Estará a Igreja Católica em risco de entrar em cisma? A questão foi posta diretamente ao Papa Francisco no regresso a Roma, depois da sua última viagem apostólica a África, e este respondeu que existe sempre essa possibilidade, afirmando que não teme um cisma mas que aceita de bom grado as críticas que lhe são feitas, desde que sejam feitas de forma aberta e não pelas costas.
A questão foi provocada por um livro, escrito por um jornalista do “La Croix”, sobre a reação de setores conservadores, sobretudo nos Estados Unidos, ao pontificado de Francisco.
Para o padre José Maria Brito, diretor do site Ponto SJ, a tensão existente na Igreja não é muito diferente da que existe na sociedade em geral, onde a polarização se tem tornado mais notória nos últimos anos e tem de ser vista ainda à luz das chamadas “guerras culturais” americanas.
“Estas críticas vêm muitas vezes de fora da Igreja mais institucional e são avançadas por grupos muito conservadores, na lógica das guerras culturais, em que eu divirjo da outra pessoa agarrando-me muito ao que são as minhas posições e a minha ideologia, não procuro contacto, mas defino-me por oposição ao outro. Há uma dinâmica própria destas guerras culturais e muitas destas correntes são apoiadas por americanos ligados a estes grupos, ficam muito muito incomodados quando o Papa coloca o dedo na ferida nestas questões”, diz, dando como exemplo a questão das migrações ou da preocupação de Francisco com a ecologia.

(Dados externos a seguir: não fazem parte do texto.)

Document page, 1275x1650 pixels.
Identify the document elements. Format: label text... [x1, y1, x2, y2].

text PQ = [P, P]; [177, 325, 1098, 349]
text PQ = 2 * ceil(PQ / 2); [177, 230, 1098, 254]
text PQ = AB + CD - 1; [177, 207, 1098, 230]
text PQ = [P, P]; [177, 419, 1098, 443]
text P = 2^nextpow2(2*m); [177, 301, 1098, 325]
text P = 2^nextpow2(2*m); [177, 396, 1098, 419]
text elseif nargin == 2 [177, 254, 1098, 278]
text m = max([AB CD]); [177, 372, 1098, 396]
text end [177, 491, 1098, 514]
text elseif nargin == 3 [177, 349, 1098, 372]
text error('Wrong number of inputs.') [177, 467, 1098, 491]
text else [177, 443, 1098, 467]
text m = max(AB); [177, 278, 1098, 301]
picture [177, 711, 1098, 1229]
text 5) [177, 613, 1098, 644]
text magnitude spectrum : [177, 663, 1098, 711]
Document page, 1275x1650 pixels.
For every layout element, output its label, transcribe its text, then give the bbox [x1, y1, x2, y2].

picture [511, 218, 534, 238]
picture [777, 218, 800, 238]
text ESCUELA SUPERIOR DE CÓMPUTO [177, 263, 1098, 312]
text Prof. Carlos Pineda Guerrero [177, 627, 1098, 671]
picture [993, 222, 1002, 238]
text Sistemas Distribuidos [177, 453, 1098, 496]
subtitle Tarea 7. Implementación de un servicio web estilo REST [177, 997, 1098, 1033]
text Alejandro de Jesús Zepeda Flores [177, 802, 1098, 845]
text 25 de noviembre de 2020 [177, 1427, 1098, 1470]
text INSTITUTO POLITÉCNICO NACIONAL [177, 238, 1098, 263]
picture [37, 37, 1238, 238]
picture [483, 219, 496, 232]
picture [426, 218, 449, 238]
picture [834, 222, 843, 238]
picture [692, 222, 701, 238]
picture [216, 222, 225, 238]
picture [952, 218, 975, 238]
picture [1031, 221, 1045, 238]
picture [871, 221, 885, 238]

Como se vive com esta tensão? “Sem perder a comunhão e sem perder a consciência de que fazemos parte da mesma igreja e somos irmãos”, diz José Maria Brito.
Aura Miguel, vaticanista que já acompanhou mais de 100 viagens papais, recorda que a oposição ao Papa não vem só de setores conservadores, apontando para o exemplo da Igreja alemã, que anunciou um processo sinodal que já mereceu várias críticas de Roma, mas com a qual os bispos alemães querem avançar na mesma.
A jornalista refere ainda que o próprio Papa já disse que antes de ser eleito não dava entrevistas, “por ser muito impulsivo e depois arrepender-se do que tinha dito. Tudo isto continua a acontecer. Cada vez que ele fala connosco no avião gera uma dor de cabeça para os seus conselheiros”.
Aura Miguel diz que gostaria de ver o Papa mais aberto a dialogar com os seus críticos e avisa que com o sínodo sobre a Amazónia, que começa em outubro, “a tensão vai extremar-se”.